Leider endete mein der italienischen Sprache Ausgesetztsein abrupt. Meine jetzigen Kenntnisse haben sich dadurch gerade noch auf 'Schulniveau' eingependelt (Kenntnisse sind hier: aktive Sprachproduktion, jedoch nicht Perzeption, denn damit habe ich nach wie vor keine Probleme - diese Perzeptions- und Produktionsdiskrepanz artet so aus, dass ich auf gesprochenes Italienisch meistens in Englischer Sprache antworte, weil die 'Suche' nach korrektem Italienisch in meinem Kopf für meinen Geschmack zu lange dauern würde; wenn es um geschriebenes Italienisch geht, antworte ich jedoch auf Italienisch) . 

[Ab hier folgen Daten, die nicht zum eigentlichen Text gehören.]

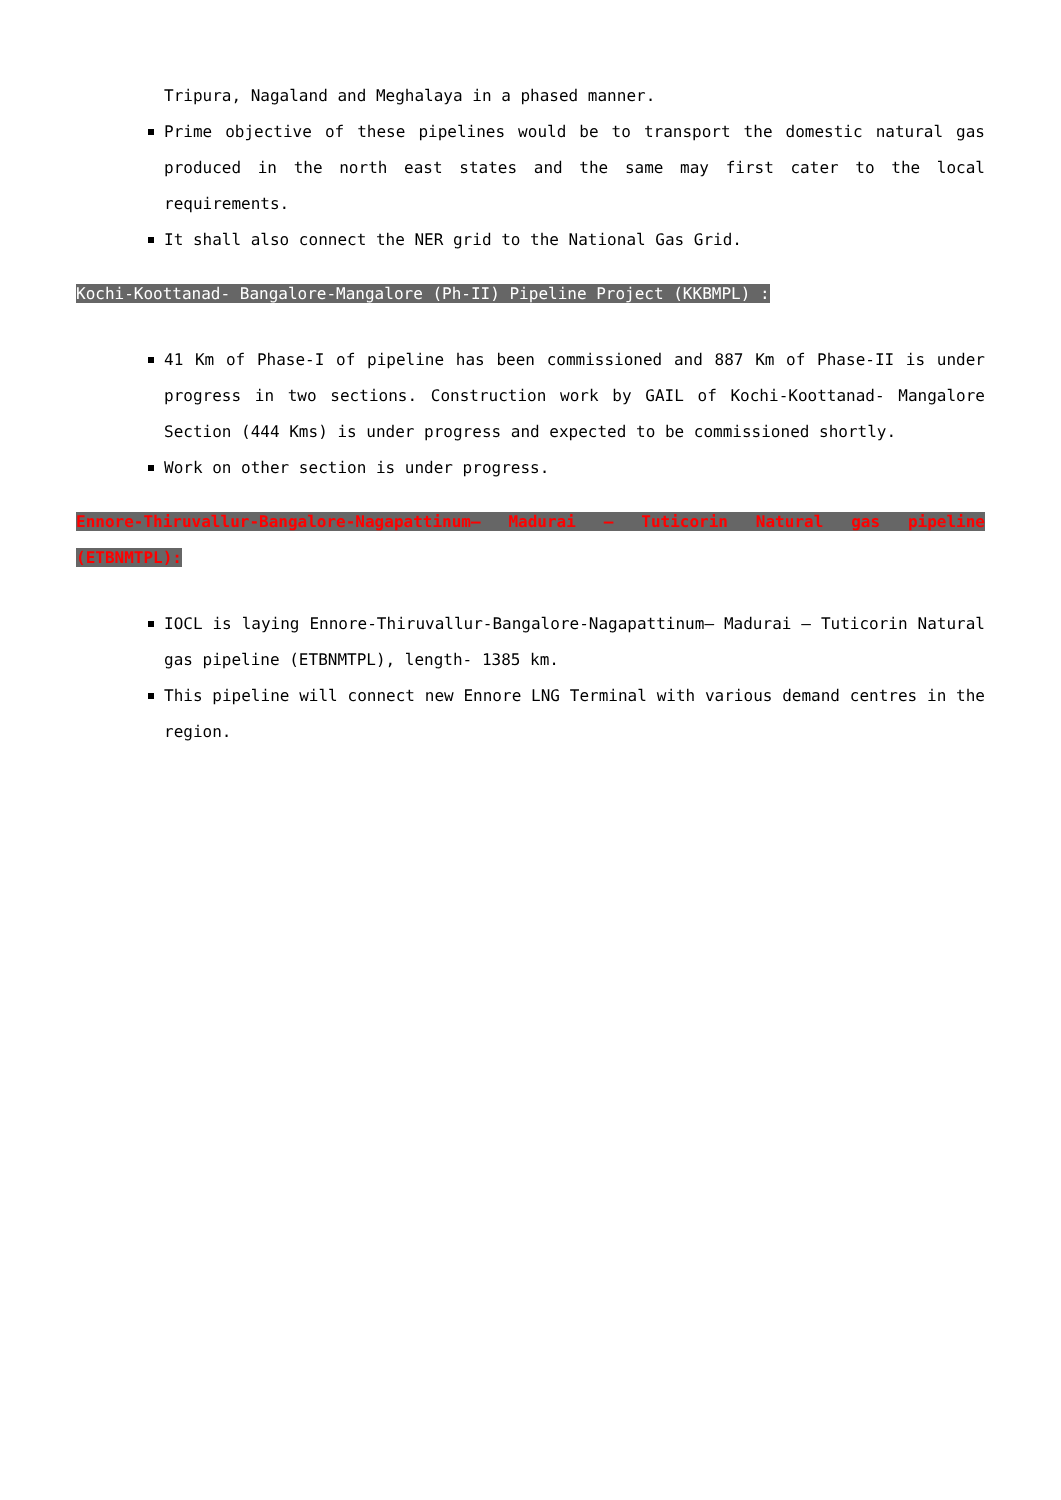Tripura, Nagaland and Meghalaya in a phased manner.
Prime objective of these pipelines would be to transport the domestic natural gas produced in the north east states and the same may first cater to the local requirements.
It shall also connect the NER grid to the National Gas Grid.
Kochi-Koottanad- Bangalore-Mangalore (Ph-II) Pipeline Project (KKBMPL) :
41 Km of Phase-I of pipeline has been commissioned and 887 Km of Phase-II is under progress in two sections. Construction work by GAIL of Kochi-Koottanad- Mangalore Section (444 Kms) is under progress and expected to be commissioned shortly.
Work on other section is under progress.
Ennore-Thiruvallur-Bangalore-Nagapattinum– Madurai – Tuticorin Natural gas pipeline (ETBNMTPL):
IOCL is laying Ennore-Thiruvallur-Bangalore-Nagapattinum– Madurai – Tuticorin Natural gas pipeline (ETBNMTPL), length- 1385 km.
This pipeline will connect new Ennore LNG Terminal with various demand centres in the region.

Kann man also eine Muttersprache (Def. Wiki) verlieren? Bzw. war der Wiki-Definition entsprechend Italienisch auch meine Muttersprache oder ist Italienisch es noch, da ich ja meine perzeptiven Fähigkeiten diese Sprache betreffend (so gut wie) nicht verloren habe? Bzw. bin ich nach wie vor Deutsch-Italienisch bilingual?

 
vNe


----------



## Hutschi

veritàNONesiste said:


> Kann man also eine Muttersprache (Def. Wiki) verlieren? Bzw. war der Wiki-Definition entsprechend Italienisch auch meine Muttersprache oder ist Italienisch es noch, da ich ja meine perzeptiven Fähigkeiten diese Sprache betreffend (so gut wie) nicht verloren habe? Bzw. bin ich nach wie vor Deutsch-Italienisch bilingual?
> 
> 
> vNe


 
Das Zitat ist nicht genau. Du hast völlig recht. Im besonderen Fall ist es sogar sehr problematisch. Es ist aber ein englisches Zitat aus einem englischen Wörterbuch. Sofern das Zitat die Form richtig beschreibt, bedeutet es, dass das deutsche Wort etwas anderes bedeutet.

Kann man die Muttersprache verlieren? Ich denke, ja. Du hast es ja beschrieben. Ich habe meine ursprünglichen Dialekt verloren und beherrsche ihn nur noch passiv.

---

Die Frage, um die es mir ging: Was ist "Native" auf Deutsch? Wenn es "muttersprachlich" bedeutet, braucht man das Wort nicht. Wenn es etwas anderes bedeutet, muss die Definition geklärt werden. Die englische Definition spielt eine untergeordnete Rolle.


----------



## Whodunit

Hast du es denn je "automatisiert" sprechen können? Das heißt, konntest du Italienischdamals so sprechen, dass du dich hättest mit jedem Kindergartenkind (ich nehme an, du hast es im Kindergarten gelernt) verständigen können? Wenn ja, dann ist es deine Muttersprache (auch meiner Definition nach). Man kann seine Muttersprache bis zu einem gewissen Grade verlernen, aber niemals vergessen.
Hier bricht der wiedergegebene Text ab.